ANALISA KEPEMIMPINAN
A.
Kepemimpinan
Pemimpin
adalah inti dari manajemen. Ini berarti bahwa manajemen akan tercapai tujuannya
jika ada pemimpin. Kepemimpinan hanya dapat dilaksanakan oleh seorang pemimpin.
Seorang pemimpin adalah seseorang yang mempunyai keahlian memimpin, mempunyai
kemampuan mempengaruhi pendirian/pendapat orang atau sekelompok orang tanpa menanyakan
alasan-alasannya. Seorang pemimpin adalah seseorang yang aktif membuat
rencana-rencana, mengkoordinasi, melakukan percobaan dan memimpin pekerjaan
untuk mencapai tujuan bersama-sama.
Kepemimpinan
adalah kegiatan mempengaruhi perilaku orang-orang lain agar mau bekerjasama
untuk mencapai tujuan tertentu. Definisi itu mengandung dua pengertian pokok
yang sangat penting tentang kepemimpinan, yaitu Mempengaruhi perilaku orang
lain. Kepe-mimpinan dalam organisasi diarahkan untuk mempengaruhi orang-orang
yang dipimpinnya, agar mau berbuat seperti yang diharapkan ataupun diarahkan
oleh orang yang memimpinnya.
Motivasi
orang untuk berperilaku ada dua macam, yaitu motivasi ekstrinsik dan motivasi
intrinsik. Dalam hal motivasi ekstrinsik perlu ada faktor di luar diri orang
tersebut yang mendorongnya untuk berperi-laku tertentu. Dalam hal semacam itu
kepemimpinan adalah faktor luar. Sedang motivasi intrinsik daya dorong untuk
berperilaku tertentu itu berasal dari dalam diri orang itu sendiri. Jadi
semacam ada kesadaran kemauan sendiri untuk berbuat sesuatu, misalnya
memperbaiki mutu kerjanya.
Dalam
proses tersebut pimpinan membimbing, memberi pengarahan, mempengaruhi perasaan
dan perilaku orang lain, memfasilitasi serta menggerakkan orang lain untuk
bekerja menuju sasaran yang diingini bersama. Semua yang dilakukan pimpinan
harus bisa dipersepsikan oleh orang lain dalam organisasinya sebagai bantuan
kepada orang-orang itu untuk dapat meningkatkan mutu kinerjanya. Dalam hal ini
usaha mempengaruhi perasaan mempunyai peran yang sangat penting. Perasaan dan
emosi orang perlu disentuh dengan tujuan untuk menumbuhkan nilai-nilai baru,
misalnya bekerja itu harus bermutu, atau memberi pelayanan yang sebaik mungkin
kepada pelanggan itu adalah suatu keharusan yang mulia, dan lain sebagainya.

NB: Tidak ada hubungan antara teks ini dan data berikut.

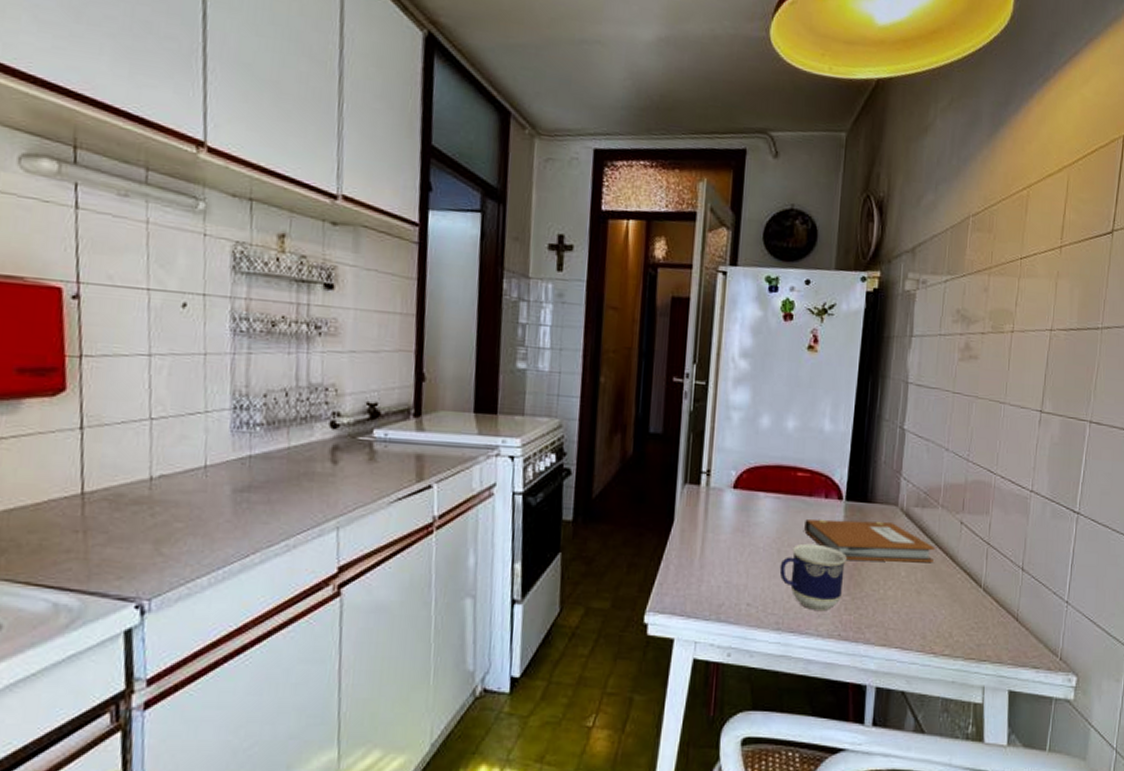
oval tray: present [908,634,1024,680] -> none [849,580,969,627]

Dengan nilai-nilai baru yang dimiliki itu orang akan tumbuh kesadarannya untuk
berbuat yang lebih bermutu. Dalam ilmu pendidikan ini masuk dalam kawasan
affective.
B.
Pandangan Kepemimpinan
- Seorang yang belajar seumur hidup
Tidak
hanya melalui pendidikan formal, tetapi juga diluar sekolah. Contohnya,
belajar melalui membaca, menulis, observasi, dan mendengar. Mempunyai
pengalaman yang baik maupun yang buruk sebagai sumber belajar.
- Berorientasi pada pelayanan
Seorang
pemimpin tidak dilayani tetapi melayani, sebab prinsip pemimpin dengan prinsip
melayani berdasarkan karir sebagai tujuan utama. Dalam memberi pelayanan,
pemimpin seharusnya lebih berprinsip pada pelayanan yang baik.
- Membawa energi yang positif
Setiap
orang mempunyai energi dan semangat. Menggunakan energi yang positif didasarkan
pada keikhlasan dan keinginan mendukung kesuksesan orang lain. Untuk itu
dibutuhkan energi positif untuk membangun hubungan baik. Seorang pemimpin harus
dapat dan mau bekerja untuk jangka waktu yang lama dan kondisi tidak
ditentukan. Oleh karena itu, seorang pemimpin harus dapat menunjukkan energi
yang positif, seperti ;
- Percaya pada orang lain
Seorang
pemimpin mempercayai orang lain termasuk staf bawahannya, sehingga mereka
mempunyai motivasi dan mempertahankan pekerjaan yang baik. Oleh karena itu,
kepercayaan harus diikuti dengan kepedulian.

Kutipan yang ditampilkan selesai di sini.